ATHENS — Greek authorities have asked Panama for information about possible transfers of money from Qatar to accounts belonging to MEP Eva Kaili, who is currently being held in Brussels awaiting her corruption trial.
The chairman of Greece’s anti-money laundering authority, Charalampos Vourliotis, has sent an urgent request to authorities in Panama – a well-known tax haven notorious for its lack of financial transparency – asking to be informed if transfers of some 20 million euros had been transferred from Qatar to accounts that may have been opened by Kaili or members of his family, according to agency officials.
The MEP and former vice-president of the European Parliament has been in prison since December 9, after being arrested and charged in a sprawling probe into Qatar’s lobbying operation in Brussels that also ensnared Kaili’s partner, former MEP and head of an NGO. Shortly after Kaili’s arrest, the Greek anti-money laundering authority froze all assets belonging to Kaili and her family.
Vourliotis’ request came after messages began circulating on social media, which were later picked up by Spanish and Greek media, claiming to show bank documents for Panamanian accounts belonging to Kaili and his family members receiving deposits from Qatar. The messages allege the accounts were held at Bladex Bank of Panama and belonged to Kaili, her father Alexandros Kailis and her mother Maria Ignatiadou. They claim the accounts contain 20 million euros collected through two Qatar deposits in Kaili; 4 million euros via two depots from Qatar to Kailis; and 4 million euros via two depots from Qatar to Ignatiadou.

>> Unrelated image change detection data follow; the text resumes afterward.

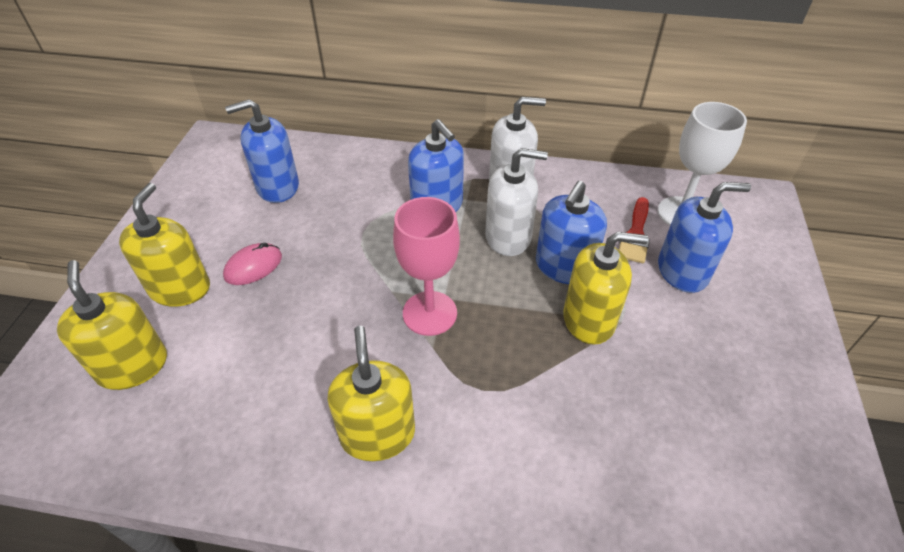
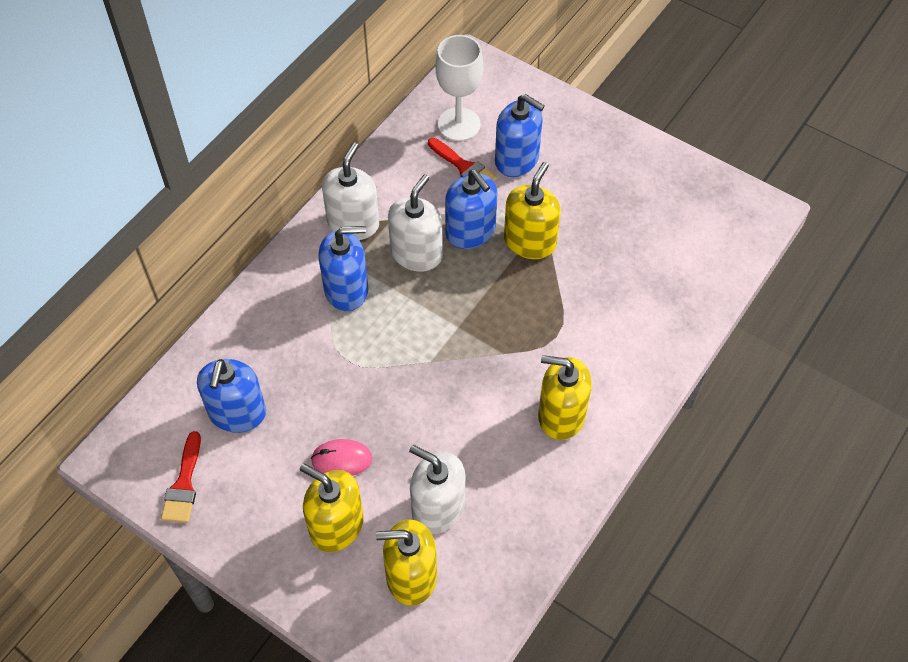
camera: 65 degrees left, 10 degrees up
pink mouse [223,243,282,285] -> pink mouse turned 75 degrees counterclockwise [311,439,373,476]
pink goblet [393,197,460,336] -> none
blue soap dispenser [658,182,751,293] -> blue soap dispenser turned 105 degrees clockwise [495,94,545,177]
none -> red brush [161,431,201,523]
none -> white soap dispenser [409,445,465,534]

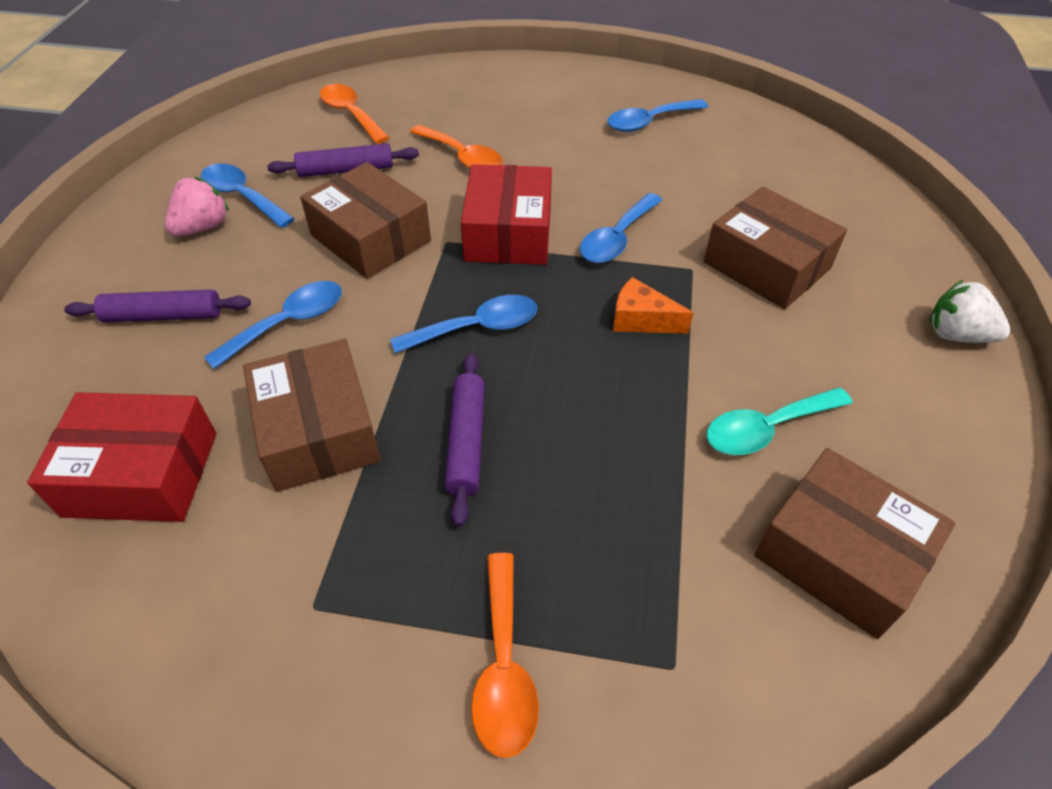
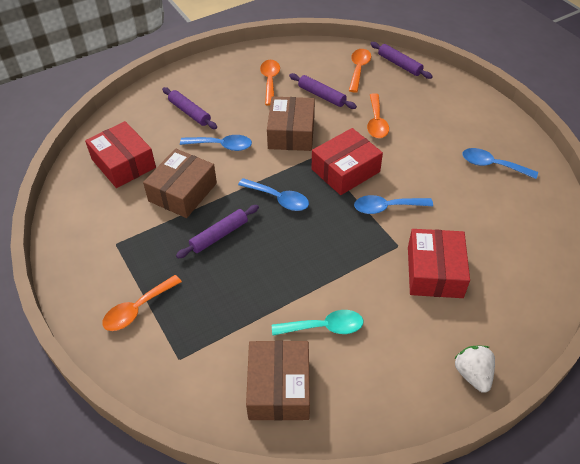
camera: 50 degrees right, 0 degrees up
pink strawberry [165,177,229,236] -> none
blue spoon [201,164,295,228] -> orange spoon [260,60,280,106]
orange cheese [613,277,693,334] -> none
brown box [704,187,847,309] -> red box [408,229,470,298]
turquoise spoon [707,387,853,455] -> turquoise spoon turned 150 degrees clockwise [272,310,364,336]
none -> purple rolling pin [370,42,433,79]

Kaili’s lawyer, Michalis Dimitrakopoulos, who insisted on his client’s innocence, said the documents were false and that he had asked the Greek authorities to seek help from Panama “to establish the falsification documents of the mythical fund transfers from Qatar to Eva Kaili.”
Vourliotis asked Panamanian officials to check if there are accounts under the name of Kaili or members of his family, as well as copies of their financial transactions, and if there are safe deposit boxes held in Panamanian banks belonging to to the family, and whether there is evidence. investments made in real estate.
Last week, Greek authorities seized nearly a hectare of land on the island of Paros bought by Kaili and her partner, Francesco Giorgi, along with the account used to buy it, pending the money laundering investigation.
Dimitrakopoulos said the purchase of the property was legal and the money used to buy it came from Kaili’s own earnings.